> Requests:
[1] Transcribe the thin-air note character for character, everything from "The Thin-air Problem: an" down to "before this one.".
[2] Do these statements agree with the thin-air note? (a) The proposed semantics already covers eliminations and introductions as well as reorderings. (b) The earlier note on the thin-air problem should be read before this one. (c) The proposed semantics is meant to permit the relaxed-memory behaviour of x86, ARM and POWER hardware. Answer each with yes or no and quote the words of the note that decide it.

# Excerpt provided start

The Thin-air Problem: an Out-of-Order Semantics Construction

Working note, version of 2014-03-31

Jean Pichon (Jean.Pichon@cl.cam.ac.uk), Peter Sewell (Peter.Sewell@cl.cam.ac.uk)

Introduction

An open problem in the design of memory models for C and C++ is that of "thin-air" reads. The question is what the semantics of accesses like C/C++ relaxed atomics should be: accesses for which races are permitted (without collapsing to completely undefined behaviour) but where we are not prepared to pay the cost of any barriers or other h/w instructions beyond normal reads and writes. Related questions arise in the semantics of C as used in the Linux Kernel (for "ACCESS_ONCE" accesses), and in Java. The problem is summarised in the previous note "The Thin-air Problem" http://www.cl.cam.ac.uk/~pes20/cpp/notes42.html, which should be read before this one.

Here, we propose a possible semantics for C/C++11 relaxed atomics (and for Linux Kernel C ACCESS_ONCE accesses) that avoids thin-air reads while permitting the relaxed-memory behaviour of current hardware (x86, ARM, POWER) and at least some important compiler optimisations. This is work in progress, but at least the proposed semantics gives the correct results for the examples in the previous note.

At present we consider only reorderings, not eliminations or introductions. This is arguably what one would want for ACCESS_ONCE, but perhaps not for relaxed atomic accesses. We sketch some extensions to the semantics to allow eliminations and introductions at the end of this note.

# Excerpt provided end
# Information shown start

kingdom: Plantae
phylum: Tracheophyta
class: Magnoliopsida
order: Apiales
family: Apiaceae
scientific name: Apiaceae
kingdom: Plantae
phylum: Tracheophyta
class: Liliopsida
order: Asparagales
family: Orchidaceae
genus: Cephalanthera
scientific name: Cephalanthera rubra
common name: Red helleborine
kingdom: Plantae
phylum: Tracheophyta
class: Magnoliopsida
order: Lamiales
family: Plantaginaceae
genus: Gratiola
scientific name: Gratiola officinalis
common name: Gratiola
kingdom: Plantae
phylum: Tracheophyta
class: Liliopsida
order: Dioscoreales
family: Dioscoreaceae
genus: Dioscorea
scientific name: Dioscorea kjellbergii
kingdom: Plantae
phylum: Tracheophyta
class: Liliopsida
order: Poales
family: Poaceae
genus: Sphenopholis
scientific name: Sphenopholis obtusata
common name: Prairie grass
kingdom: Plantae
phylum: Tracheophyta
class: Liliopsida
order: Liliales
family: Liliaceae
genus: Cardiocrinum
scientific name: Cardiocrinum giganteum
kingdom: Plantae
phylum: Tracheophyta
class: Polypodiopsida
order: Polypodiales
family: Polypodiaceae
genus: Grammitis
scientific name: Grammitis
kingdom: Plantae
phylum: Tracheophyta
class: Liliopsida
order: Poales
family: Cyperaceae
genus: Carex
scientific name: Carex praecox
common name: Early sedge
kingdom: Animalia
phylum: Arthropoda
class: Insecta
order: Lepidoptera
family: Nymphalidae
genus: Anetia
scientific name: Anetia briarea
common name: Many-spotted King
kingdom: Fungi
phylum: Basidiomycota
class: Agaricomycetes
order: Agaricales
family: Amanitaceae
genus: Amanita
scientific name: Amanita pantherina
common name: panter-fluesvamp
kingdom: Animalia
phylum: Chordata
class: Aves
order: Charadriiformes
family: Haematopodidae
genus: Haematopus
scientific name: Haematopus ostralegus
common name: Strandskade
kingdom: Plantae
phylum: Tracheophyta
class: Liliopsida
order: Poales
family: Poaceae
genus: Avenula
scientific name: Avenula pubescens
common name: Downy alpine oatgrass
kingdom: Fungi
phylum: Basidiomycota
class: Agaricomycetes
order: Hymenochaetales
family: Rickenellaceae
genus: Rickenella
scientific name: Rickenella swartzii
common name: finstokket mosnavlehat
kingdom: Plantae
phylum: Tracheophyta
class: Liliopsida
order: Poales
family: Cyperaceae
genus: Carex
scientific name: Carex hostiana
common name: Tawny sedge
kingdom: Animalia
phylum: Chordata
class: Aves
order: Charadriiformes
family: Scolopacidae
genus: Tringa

# Information shown end

> Answers per task:
[1]
The Thin-air Problem: an Out-of-Order Semantics Construction

Working note, version of 2014-03-31

Jean Pichon (Jean.Pichon@cl.cam.ac.uk), Peter Sewell (Peter.Sewell@cl.cam.ac.uk)

Introduction

An open problem in the design of memory models for C and C++ is that of "thin-air" reads. The question is what the semantics of accesses like C/C++ relaxed atomics should be: accesses for which races are permitted (without collapsing to completely undefined behaviour) but where we are not prepared to pay the cost of any barriers or other h/w instructions beyond normal reads and writes. Related questions arise in the semantics of C as used in the Linux Kernel (for "ACCESS_ONCE" accesses), and in Java. The problem is summarised in the previous note "The Thin-air Problem" http://www.cl.cam.ac.uk/~pes20/cpp/notes42.html, which should be read before this one.

[2]
(a) No: "At present we consider only reorderings, not eliminations or introductions."
(b) Yes: "which should be read before this one."
(c) Yes: "while permitting the relaxed-memory behaviour of current hardware (x86, ARM, POWER)"